- Exercise -
Only certain lines below are wanted: those starting at the line containing "<320,231,322,233> (left, top, right, bottom; pixels)" and ending at the line containing "<281,109,347,175> (left, top, right, bottom; pixels)", both included, each retyped exactly.

- Data records -
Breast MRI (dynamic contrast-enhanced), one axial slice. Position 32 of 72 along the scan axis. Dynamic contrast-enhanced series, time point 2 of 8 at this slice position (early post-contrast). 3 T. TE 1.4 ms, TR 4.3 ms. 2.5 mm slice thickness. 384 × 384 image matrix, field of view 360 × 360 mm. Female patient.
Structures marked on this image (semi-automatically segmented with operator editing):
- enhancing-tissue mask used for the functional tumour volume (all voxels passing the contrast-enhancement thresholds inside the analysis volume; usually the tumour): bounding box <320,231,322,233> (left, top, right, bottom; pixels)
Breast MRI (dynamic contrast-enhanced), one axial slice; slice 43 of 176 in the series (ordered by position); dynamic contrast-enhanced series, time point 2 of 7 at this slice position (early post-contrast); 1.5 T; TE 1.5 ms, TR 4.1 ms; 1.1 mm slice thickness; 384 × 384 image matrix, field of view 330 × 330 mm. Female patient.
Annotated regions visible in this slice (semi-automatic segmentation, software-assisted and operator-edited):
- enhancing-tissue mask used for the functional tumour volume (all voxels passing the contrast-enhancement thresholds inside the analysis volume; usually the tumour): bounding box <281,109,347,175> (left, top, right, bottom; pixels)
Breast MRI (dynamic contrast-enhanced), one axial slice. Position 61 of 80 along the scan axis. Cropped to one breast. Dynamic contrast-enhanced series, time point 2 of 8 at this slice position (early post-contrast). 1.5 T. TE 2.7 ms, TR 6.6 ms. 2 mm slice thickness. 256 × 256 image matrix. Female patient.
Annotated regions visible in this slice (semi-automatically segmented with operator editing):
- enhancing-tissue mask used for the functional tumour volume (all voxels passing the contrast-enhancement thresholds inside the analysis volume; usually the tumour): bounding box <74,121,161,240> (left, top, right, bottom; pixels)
--
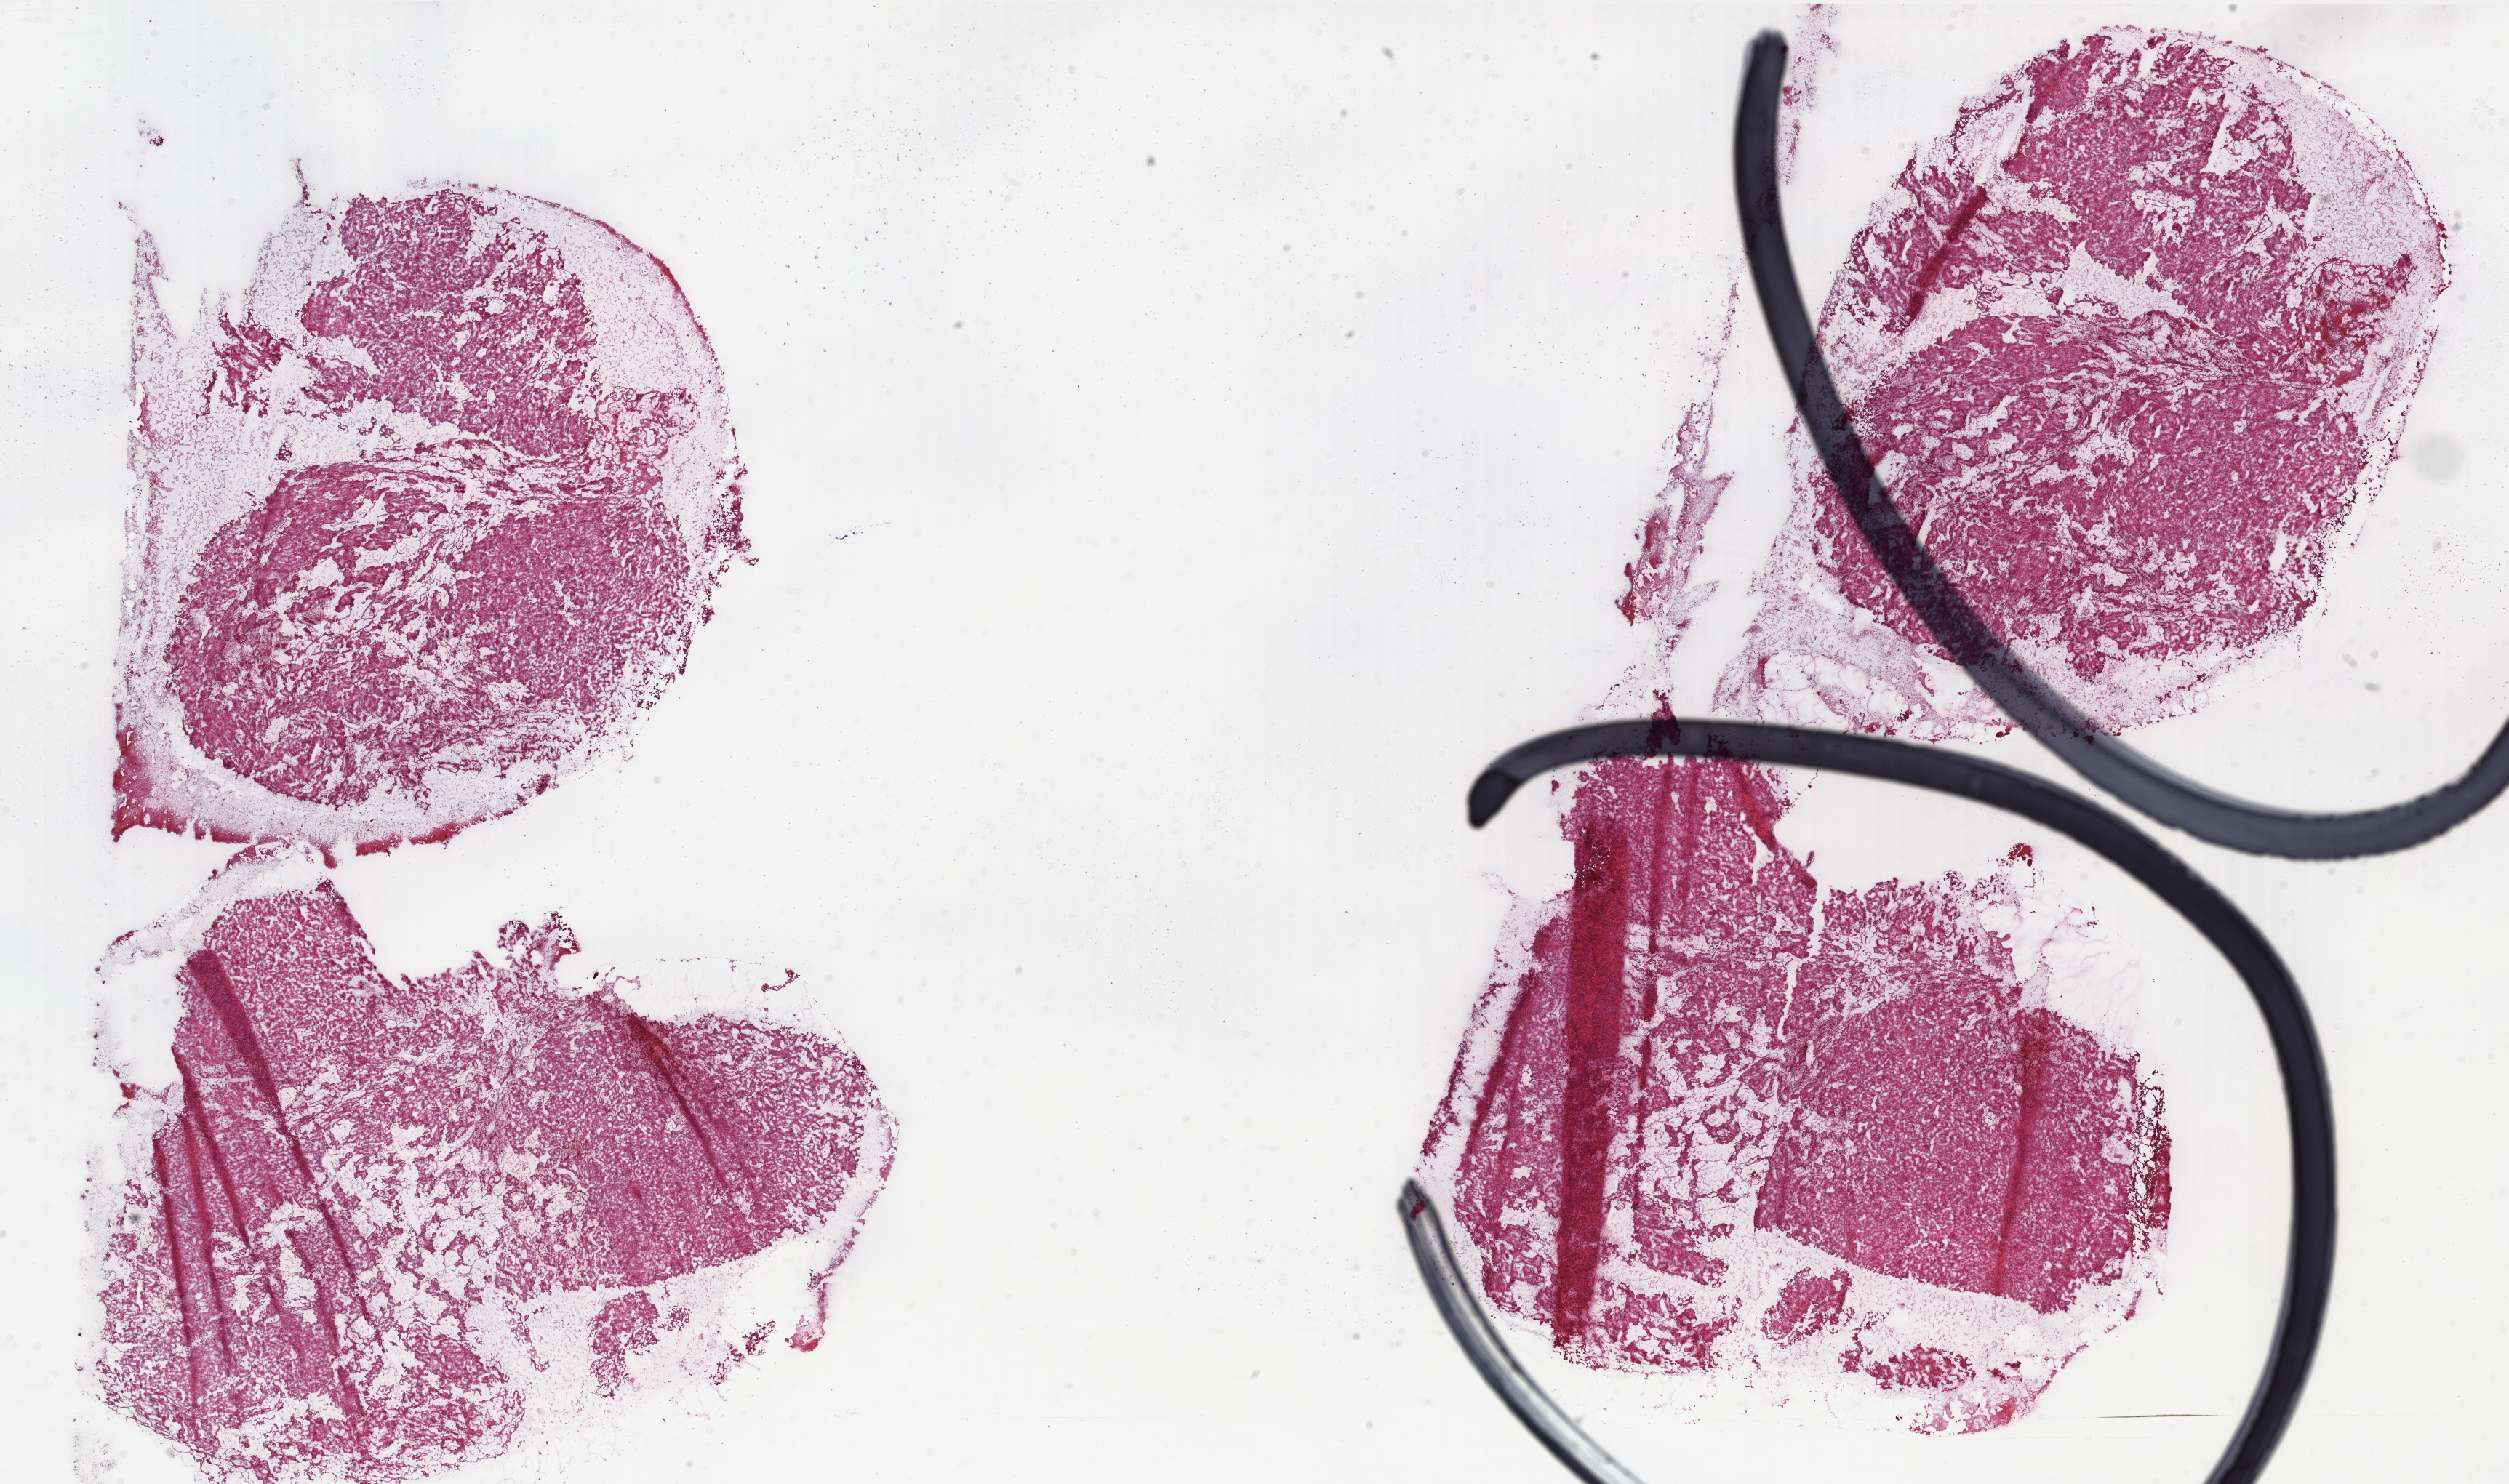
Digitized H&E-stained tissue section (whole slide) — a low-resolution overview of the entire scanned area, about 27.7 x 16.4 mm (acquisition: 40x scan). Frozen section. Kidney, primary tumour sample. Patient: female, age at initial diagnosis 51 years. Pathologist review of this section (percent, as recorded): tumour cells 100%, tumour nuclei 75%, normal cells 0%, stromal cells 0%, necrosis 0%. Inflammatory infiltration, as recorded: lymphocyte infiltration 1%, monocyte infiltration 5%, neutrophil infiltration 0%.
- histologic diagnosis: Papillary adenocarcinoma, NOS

- Solution for this task -
- enhancing-tissue mask used for the functional tumour volume (all voxels passing the contrast-enhancement thresholds inside the analysis volume; usually the tumour): bounding box <320,231,322,233> (left, top, right, bottom; pixels)
Breast MRI (dynamic contrast-enhanced), one axial slice; slice 43 of 176 in the series (ordered by position); dynamic contrast-enhanced series, time point 2 of 7 at this slice position (early post-contrast); 1.5 T; TE 1.5 ms, TR 4.1 ms; 1.1 mm slice thickness; 384 × 384 image matrix, field of view 330 × 330 mm. Female patient.
Annotated regions visible in this slice (semi-automatic segmentation, software-assisted and operator-edited):
- enhancing-tissue mask used for the functional tumour volume (all voxels passing the contrast-enhancement thresholds inside the analysis volume; usually the tumour): bounding box <281,109,347,175> (left, top, right, bottom; pixels)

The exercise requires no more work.